Building Watchlist Components
Background
The Watchlist feature allows authenticated users to add TV Shows or Movies to their own personal list. TV Shows can be added episode by episode, or by entire series. “Add to Watchlist” buttons are located on every content detail page to enable this feature. This makes it easy for users to save the content they want to watch for later. Users can find the new Watchlist landing page through a link in the Header, where they can visualize and manage all their saved content. On the landing page, an “Edit Watchlist” button lets users select and remove multiple content at a time so they can manage their lists. Through this feature, users might want to keep track of everything they have already watched, save content they intend to watch, or perhaps even use it to store only their favorites. This is just a few of the many ways Crackle brings value to its users.

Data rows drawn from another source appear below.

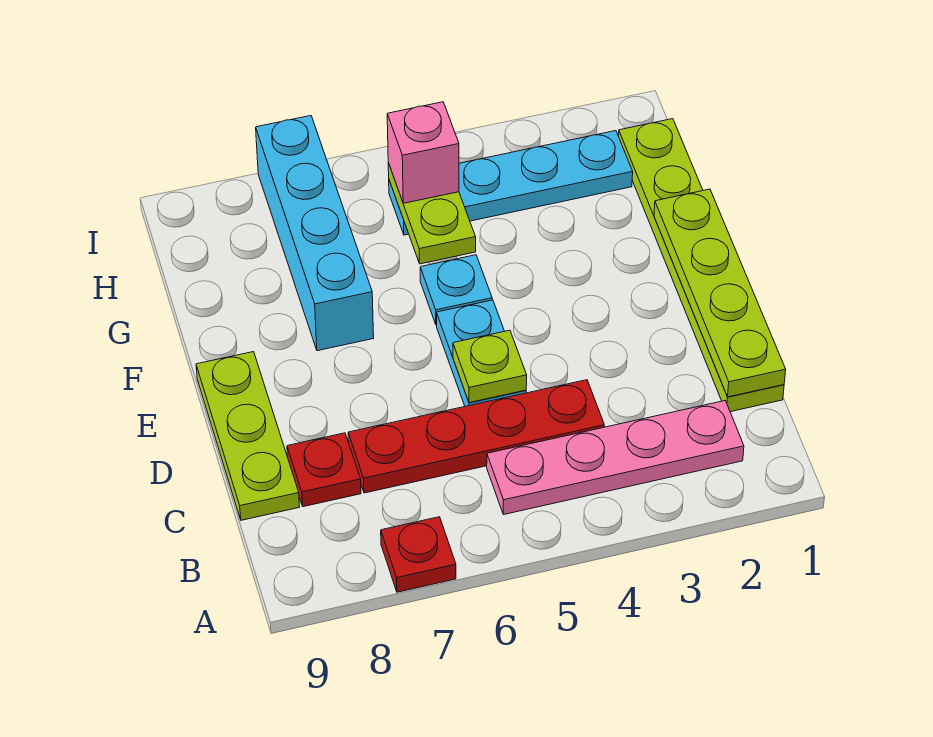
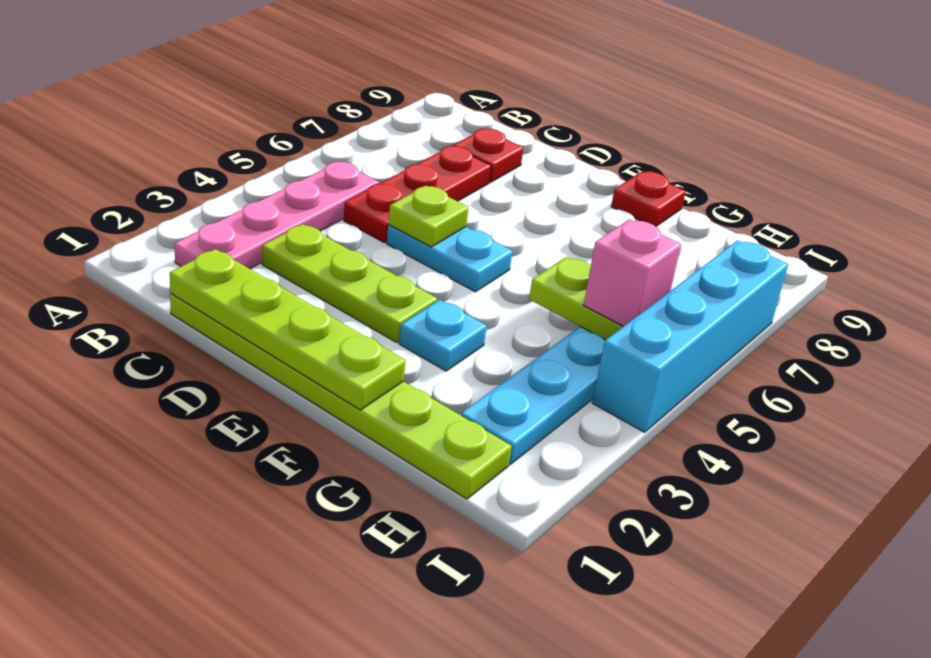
red plate A7 level 1 -> red plate F9 level 1
red plate C4:C7 level 1 -> red plate C5:C7 level 1
lime plate C9:E9 level 1 -> lime plate C3:E3 level 1
cyan plate F5 level 1 -> cyan plate F3 level 1
cyan brick F7:I7 level 1 -> cyan brick I4:I7 level 1

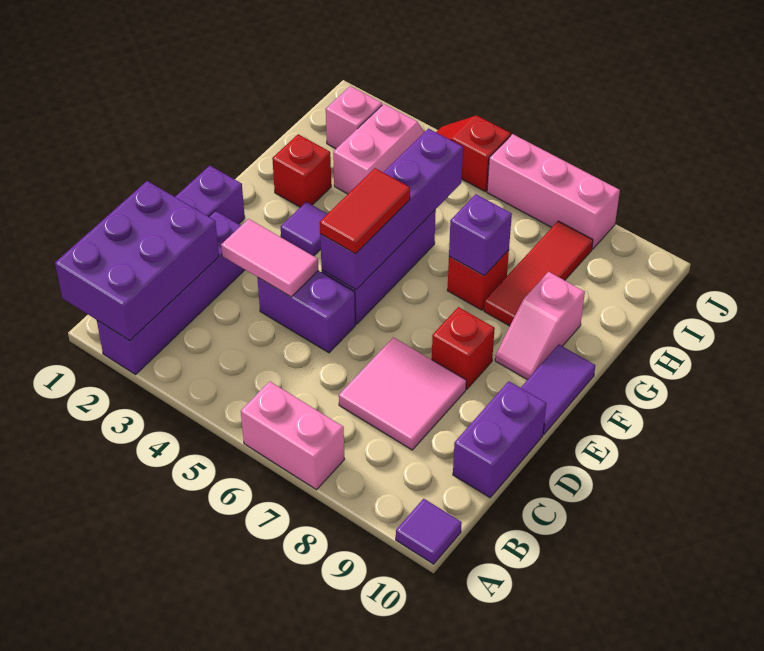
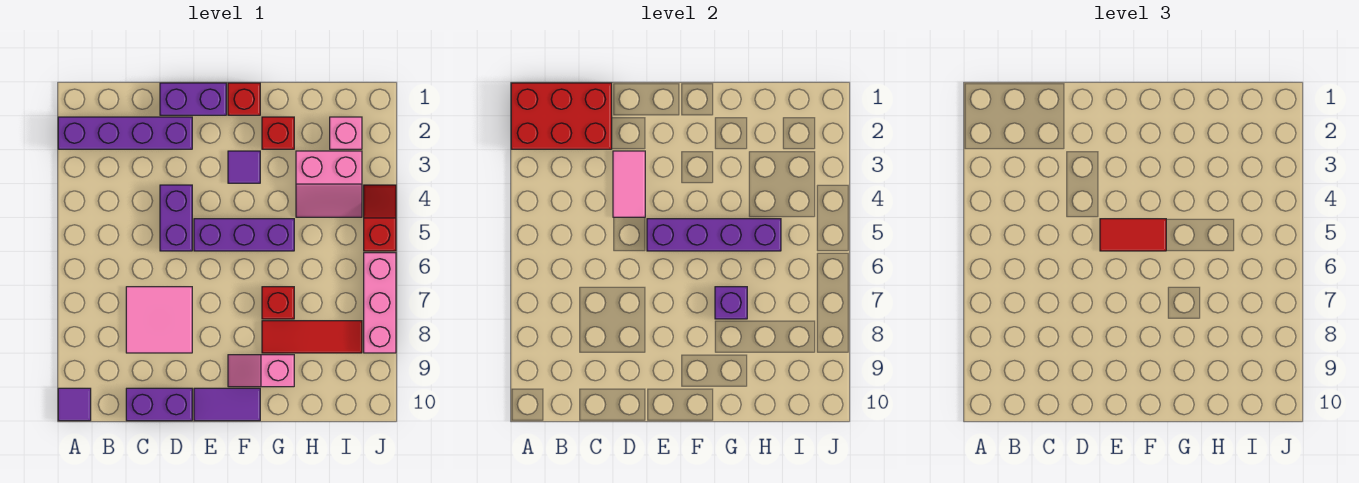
purple brick A1:C2 level 2 -> red brick A1:C2 level 2
pink brick A6:A7 level 1 -> none
red brick E8 level 1 -> red brick F1 level 1

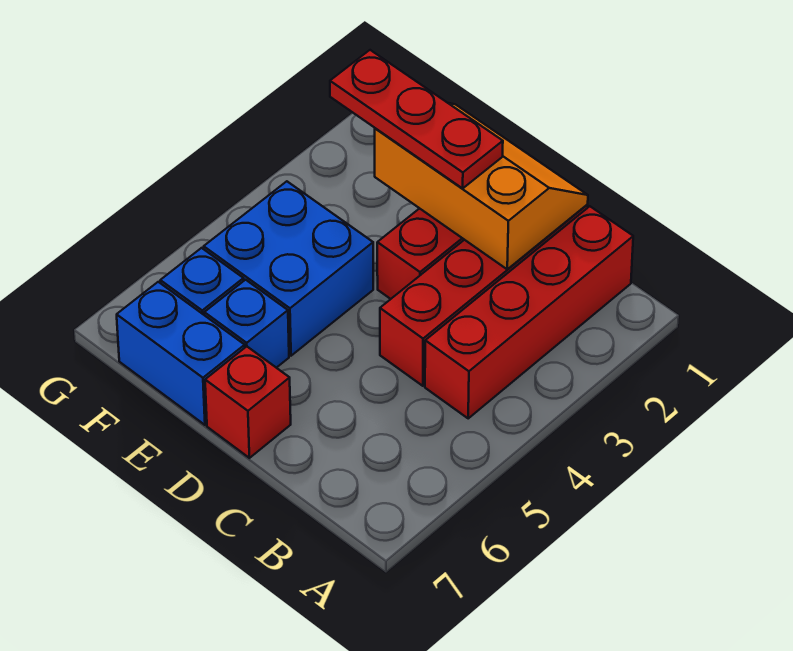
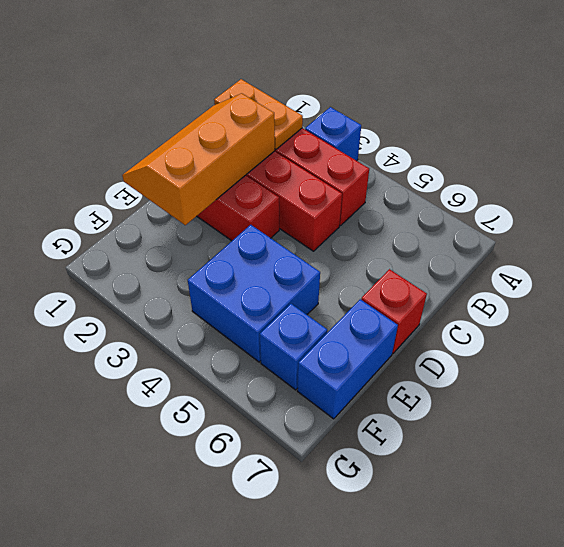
none -> orange plate B1:B2 level 2
red plate D2:F2 level 3 -> none
blue brick E6 level 1 -> blue brick A3 level 1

Team requirements gathering
As the primary developer of this feature, I worked with Product, Design, and Back End Engineering teams to assess the Scrum Epic requirements, anticipated designs, and expected API structures.
Planning
By identifying patterns in the designs to be built, APIs to be used, and existing codebase, I was able to create top-level User Stories to group related chunks of work, and subtasks within each User Story to detail the precise changes.
User Story | |
---|---|
01 | Users can add to or remove content from their Watchlist in the movies and shows detail page through an “Add to Watchlist” button. |
02 | Users adding TV Show Episodes or Series can choose through a modal window. |
03 | Users can access their Watchlist through a link in the Header. |
04 | Users can view and edit their Watchlist in a landing page. |
Development
Each User Story detailed includes screenshots showcasing the features I worked on, as well as captions to describe the most typical user journey.
01. Users can add to or remove content from their Watchlist in the movies and shows detail page through an “Add to Watchlist” button.
The button was easy enough to build. For rendering purposes, it calls upon an API to determine whether the contentId of the page was in the User’s Watchlist or not, displaying “In Watchlist” if so (and authenticated), and “Add to Watchlist” if not (or unauthenticated).
The challenge here was during unauthenticated user journeys. I had to ensure that content gets added to the User’s Watchlist when clicking on the button in an unauthenticated state, after going through a Sign Up / Sign In flow and authenticating successfully. In order to solve this, I built contextual awareness into the “Add to Watchlist” button component, as well as the Sign Up / Sign In flow components. Sign Up / Sign In modals needed to know that they were being called by the “Add to Watchlist” button, and that the API request for the action was being handed off to the Sign Up / Sign In flows, rather than the button.
02. Users adding TV Show Episodes or Series can choose through a modal window.
It is common when watching TV Shows to encounter a series of many episodes. Adding movies to a User Watchlist is straightforward. The same can be said about TV show episodes. But sometimes a User may want to add an entire series to their Watchlist. This feature gives Users that choice.
The modal I built utilizes CSS Flexbox effectively to place groups of content. There is a Left Poster and Right Card type of components organized by the default flex-direction: row
. The Left Poster is a self explanatory poster. The Right Card stacks 3 rows of content through flex-direction: column
: 1) a Card Header consisting of a modal action title and a “close” button, 2) a group of stacked metadata, and 3) a button group inviting users to add either the full series or a single episode.
03. Users can access their Watchlist through a link in the Header.
This feature is pretty self-explanatory. Since the button link was actually a small add-on of an existing Header compnent, it made sense for me to break it out into its own User Story as a separate body of work unrelated to the other User Stories.
04. Users can view and edit their Watchlist in a landing page.
This was the biggest piece of work related to the Watchlist feature. The landing page needed components for empty and filled states. Filled states would need to reuse an existing Content Grid component that renders Content Card components. It featured an “Edit Watchlist” button that allowed users to select and remove content. This meant making modifications to Content Card components to include selected and unselected states. It also meant posting requests consisting of contentIds to remove to the API, calling another API to return the updated Watchlist contents, and re-rendering the Content Cards through the Content Grid.
Results
Challenges
There were a variety of modals that appeared mid-action when it came to developing Watchlist features. For example, the Sign Up / Sign In modals appearing for unauthenticated users clicking on “Add to Watchlist” buttons, or the Add Full Series / Add Episode modals when adding TV shows to Watchlist, and the actions that followed. Content had to be added to Watchlist after authenticating, and modals had to be closed after certain actions. In tackling these challenges, there was a familiar theme of managing control flow that arose. The key was creating contextual awareness by “lifting state up” to “higher” components that knew how to manage its children, using React Context to encapsulate shared state, or passing props and state to give context from one component to the next.
Takeaways
Overall I was able to deliver the features on time, and in the process, learned a lot about managing control flow. Watchlist is a feature that feels critical to any content streaming type of platform, so it felt exciting and rewarding to be able to work on such a meaningful piece of the product. The front end development for Watchlist proceeded without any major problems, largely because of the well thought out features, beautiful designs, efficient APIs, and many existing reusable components.